About
Émergente
Émergente is a French word meaning to emerge or develop. The use of the feminine form is a subtle nod to the communities we serve and the ideological landscape we work within.
It speaks to emergence as both a practice and a philosophy, the act of bringing emerging ideas, systems, and creative visions into form. At its heart, Émergente embodies the continual evolution of how we live and work, in alignment with our values, our planet, and the collective.
Émergente was founded from a belief that business can be a force for cultural change, not just through what we create but through how we create it. The work we do is not confined to big brands or large-scale change initiatives; it begins in the everyday choices that shape our businesses, including how we hire, train, and pay staff, how we structure time for rest and creativity, and how we redistribute wealth and opportunity.
Studies show that women are statistically more likely to donate, invest, and allocate resources toward causes that advance collective and planetary wellbeing. They give more generously, more consistently, and are motivated by empathy and social connection rather than self-interest. When women lead, their decisions tend to prioritise collaboration, social responsibility, and long-term community outcomes over short-term gain.
Traditionally, women’s bodies, labour, and ways of knowing have been undervalued or excluded from leadership models and productivity systems that were primarily built through a masculine, linear lens. Our work reclaims the right to lead differently. We design systems that honour cyclical rhythms, rest, and embodied intelligence.
At its core, Émergente is a reimagining of what effective leadership looks like and exists to amplify this new way of working.
Émergente was founded to meet a growing gap in the impact and sustainability sectors: a need for business support that merges excellence with embodiment. Our market is defined by ethos, not industry, serving leaders who value purposeful design, impact-led models, and the necessity of creativity,
Research consistently shows that purpose-driven and human-centred businesses outperform traditional models across key value metrics such as employee retention, innovation, customer loyalty, and long-term financial stability. By fostering environments rooted in equity, wellbeing, and sustainability, these organisations create the conditions for creativity and productivity to coexist, demonstrating that care is a competitive advantage.

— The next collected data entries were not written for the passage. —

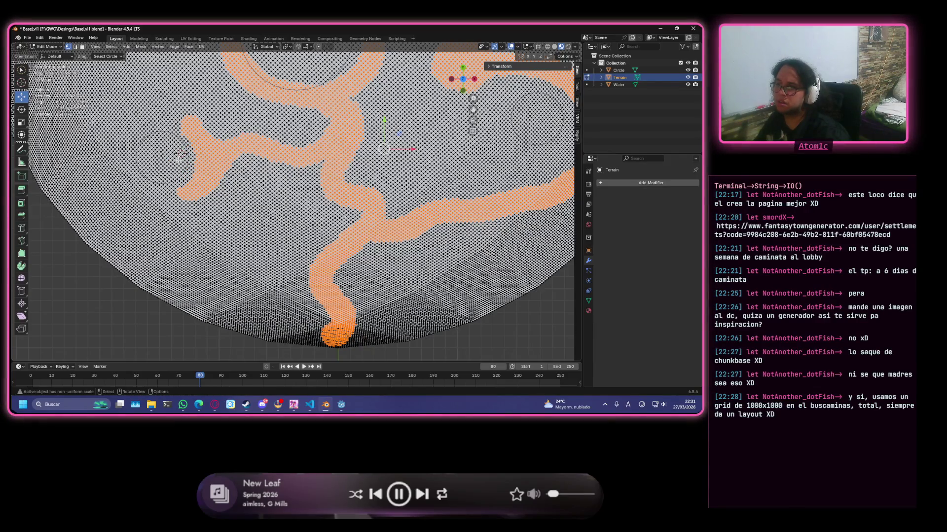
mouse_move(183, 155)
middle_mouse_down()
mouse_move(318, 216)
mouse_move(364, 286)
middle_mouse_up()
key("KP_7")
scroll(393, 329, "up", 2)
mouse_move(394, 330)
middle_mouse_down()
mouse_move(296, 281)
mouse_move(313, 268)
mouse_move(284, 223)
middle_mouse_up()
middle_click_drag(203, 233, 229, 193)
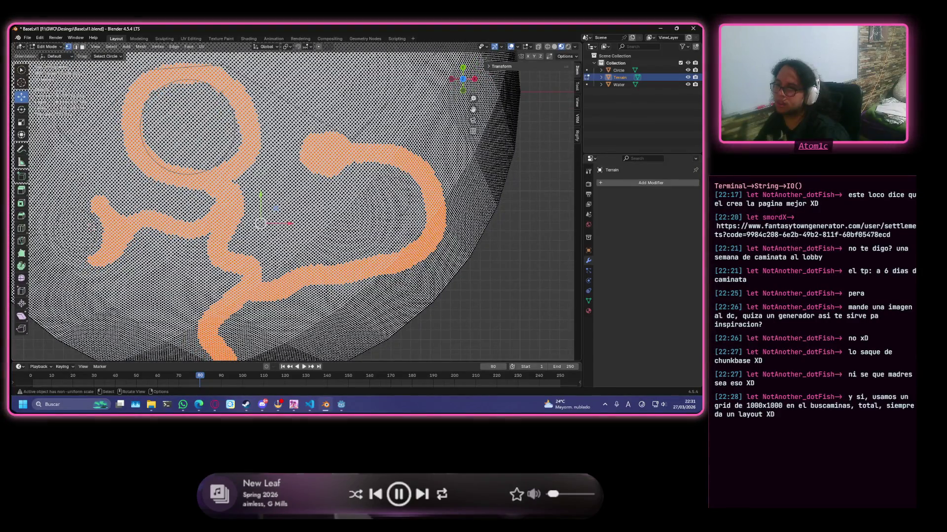
- Paint a winding river upward from the ring with a left tributary and a longer main trunk
key("KP_7")
scroll(297, 207, "up", 3)
scroll(296, 207, "up", 2)
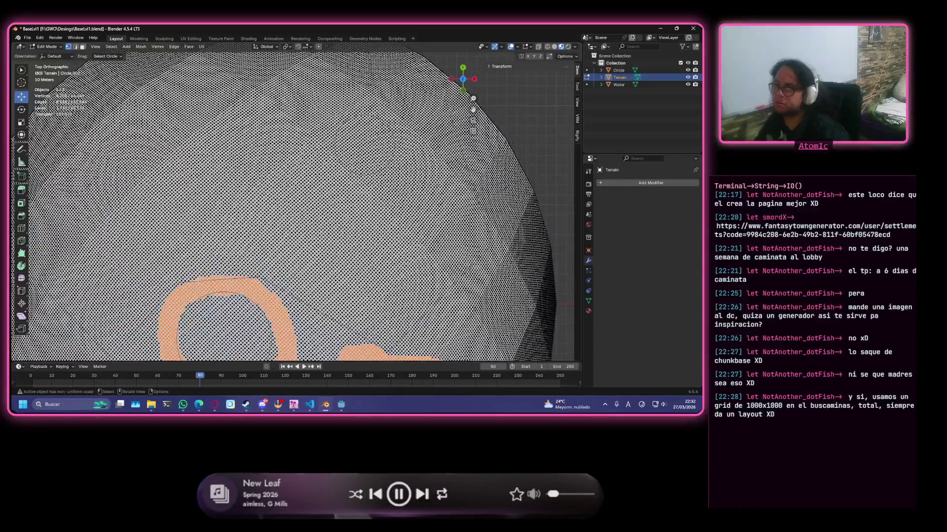
scroll(197, 279, "up", 1)
scroll(196, 279, "up", 2)
middle_click_drag(196, 279, 172, 297, "shift")
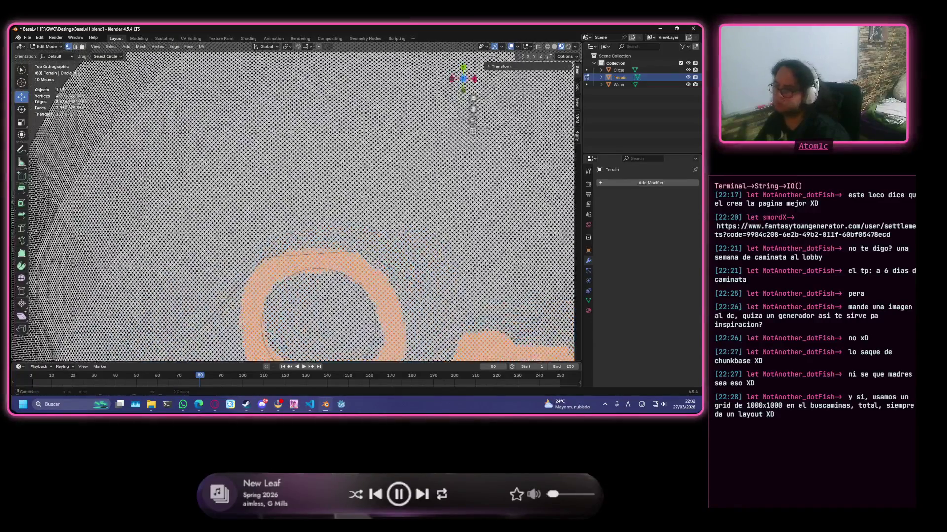
scroll(295, 296, "up", 2)
scroll(296, 297, "up", 1)
mouse_move(325, 289)
left_mouse_down()
mouse_move(259, 136)
mouse_move(174, 136)
mouse_move(77, 195)
left_mouse_up()
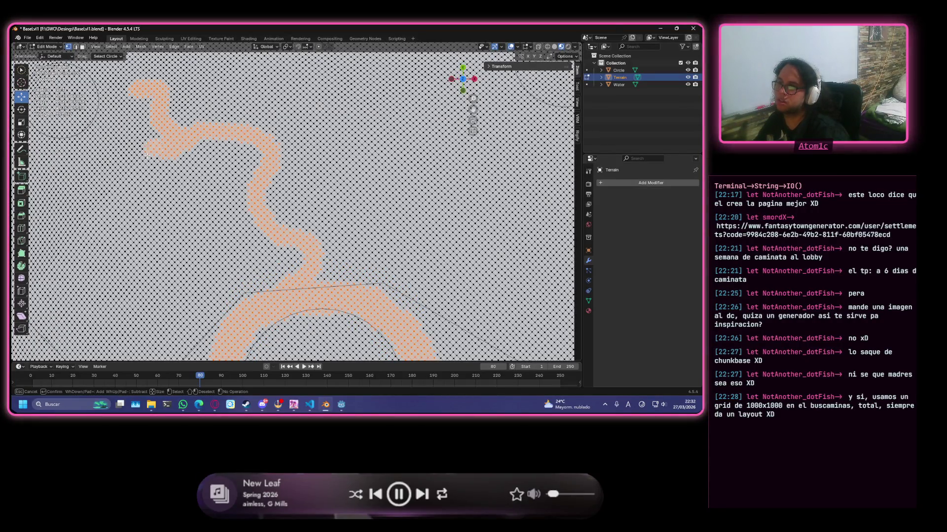
left_click(279, 139)
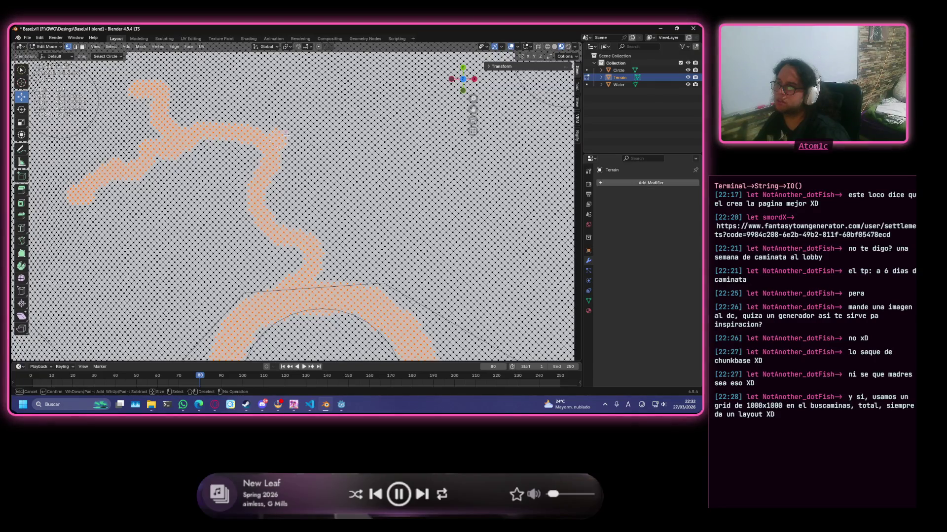
scroll(291, 95, "down", 2)
scroll(303, 148, "down", 2)
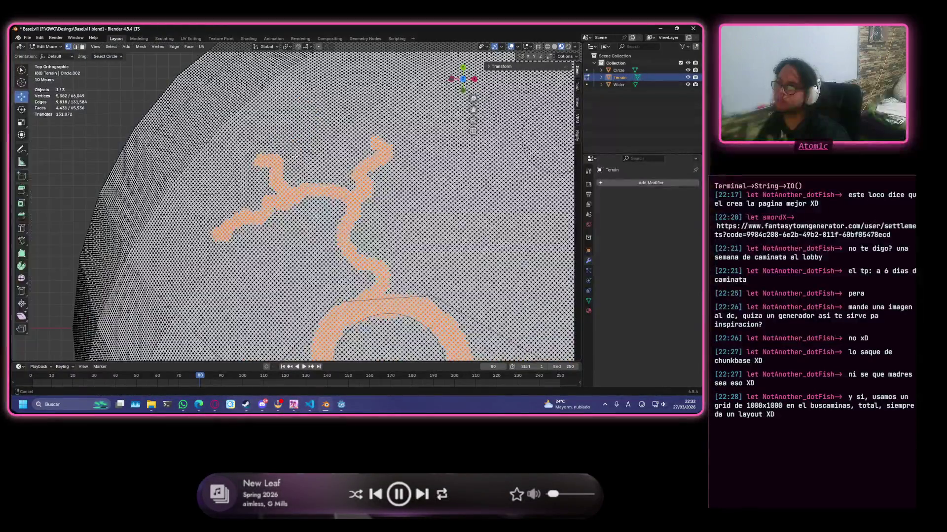
scroll(322, 218, "down", 2)
scroll(321, 218, "up", 3)
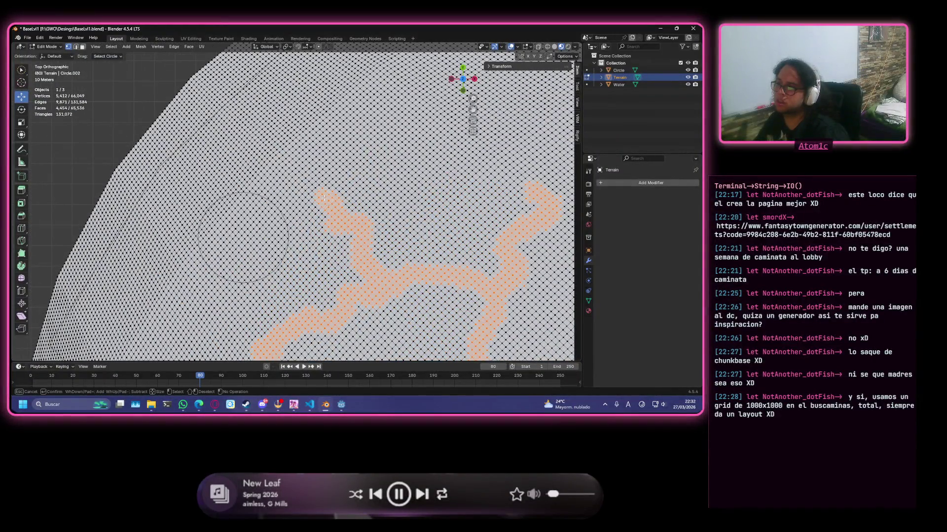
scroll(326, 207, "up", 2)
scroll(304, 185, "up", 2)
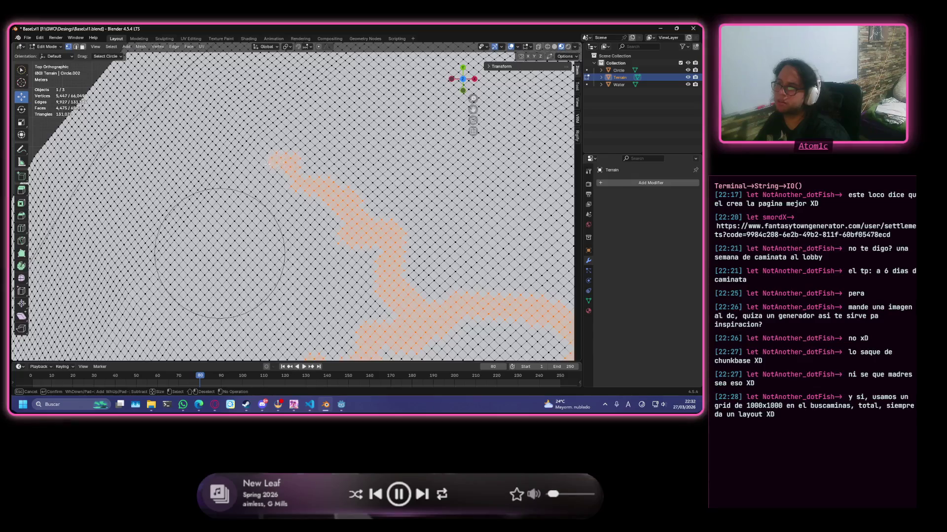
scroll(270, 170, "down", 2)
scroll(310, 215, "down", 2)
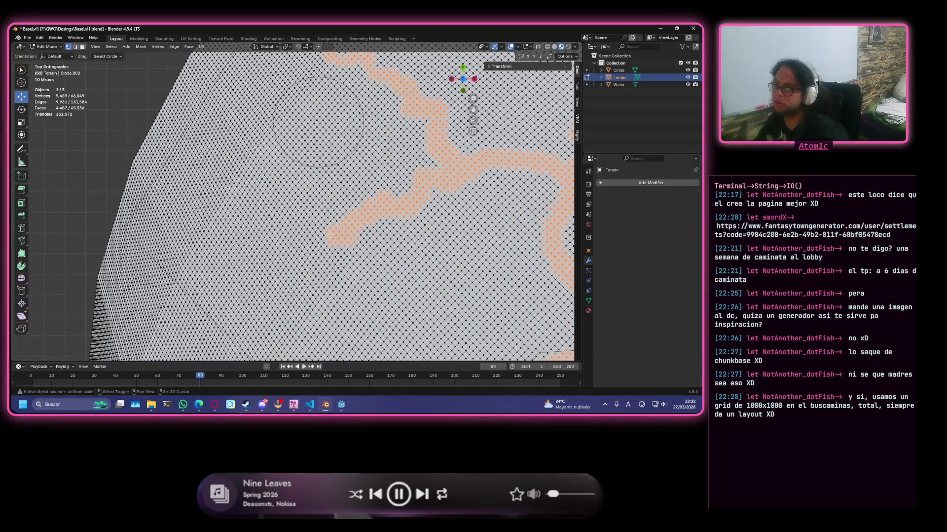
left_click_drag(331, 235, 221, 179)
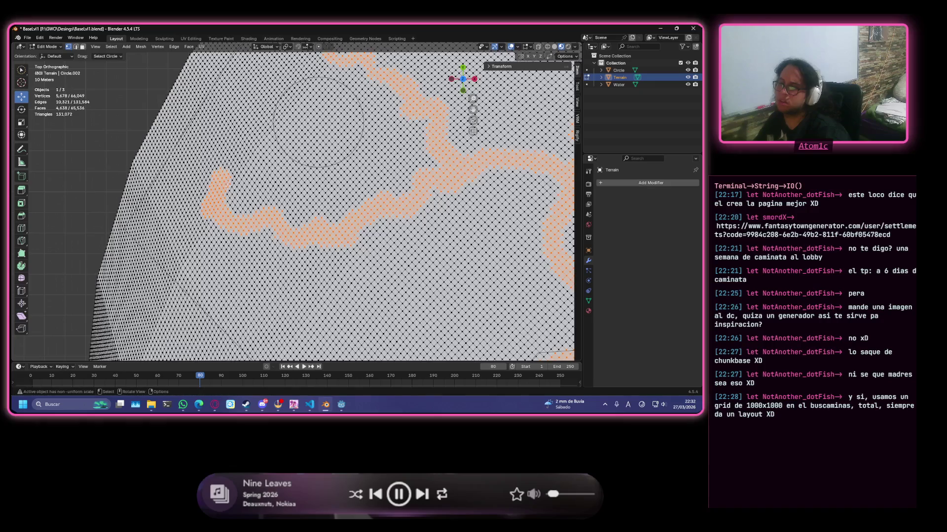
scroll(251, 204, "up", 2)
scroll(288, 225, "up", 2)
scroll(325, 251, "up", 2)
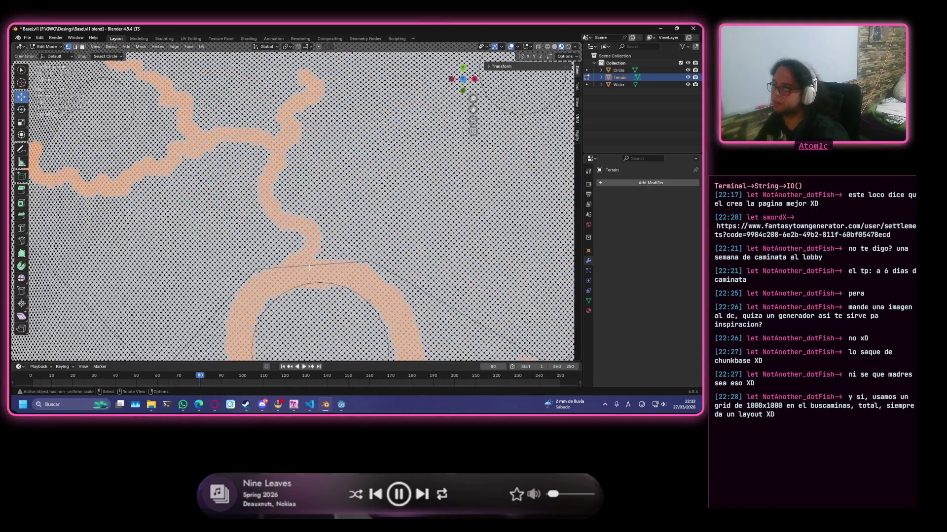
scroll(316, 266, "down", 2)
left_click_drag(320, 240, 304, 208)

Émergente positions itself within this expanding ecosystem of leaders reimagining how work, wellbeing and impact coexist.
Work
The
Way
We
Our clients are often:
Too grounded and driven for purely spiritual communities
Too intuitive and creative for corporate spaces
Too justice-oriented for conventional entrepreneurship advice
They want to:
Lead in a more feminine way that honors their somatic and intuitive intelligence
Create businesses that can nest into their lives, and are both operationally sound and socially informed
Structure their company and work week in a way that honours their unique neurotype, energy system, and lifestyle needs
Contribute to the emergence of more just, sustainable, and creative economies and ideas
About the Founder
That’s Me
Ella Cotterell is the founder of Émergente, a business and creative studio working with women-led founders, teams, and organisations who view business as a site for cultural and spiritual evolution.
With a first-class honours degree in Psychology and extensive experience across startups and government programmes, Ella bridges behavioural science with strategic operations. Her background in rehabilitation, embodiment coaching, and trauma-informed practice shapes her approach to leadership, grounded in both evidence-based approaches and somatic intelligence.
Her work integrates ecological, feminist, and psychological frameworks to help mission-driven organisations design structures that are as effective as they are human.
Ella is also a writer and facilitator whose practice explores identity, social politics, and systems change. Awarded the Peace Psychology Prize for her thesis in 2018, she continues to explore how empathy, activism, and sytems can coexist in building sustainable futures for women and their communities.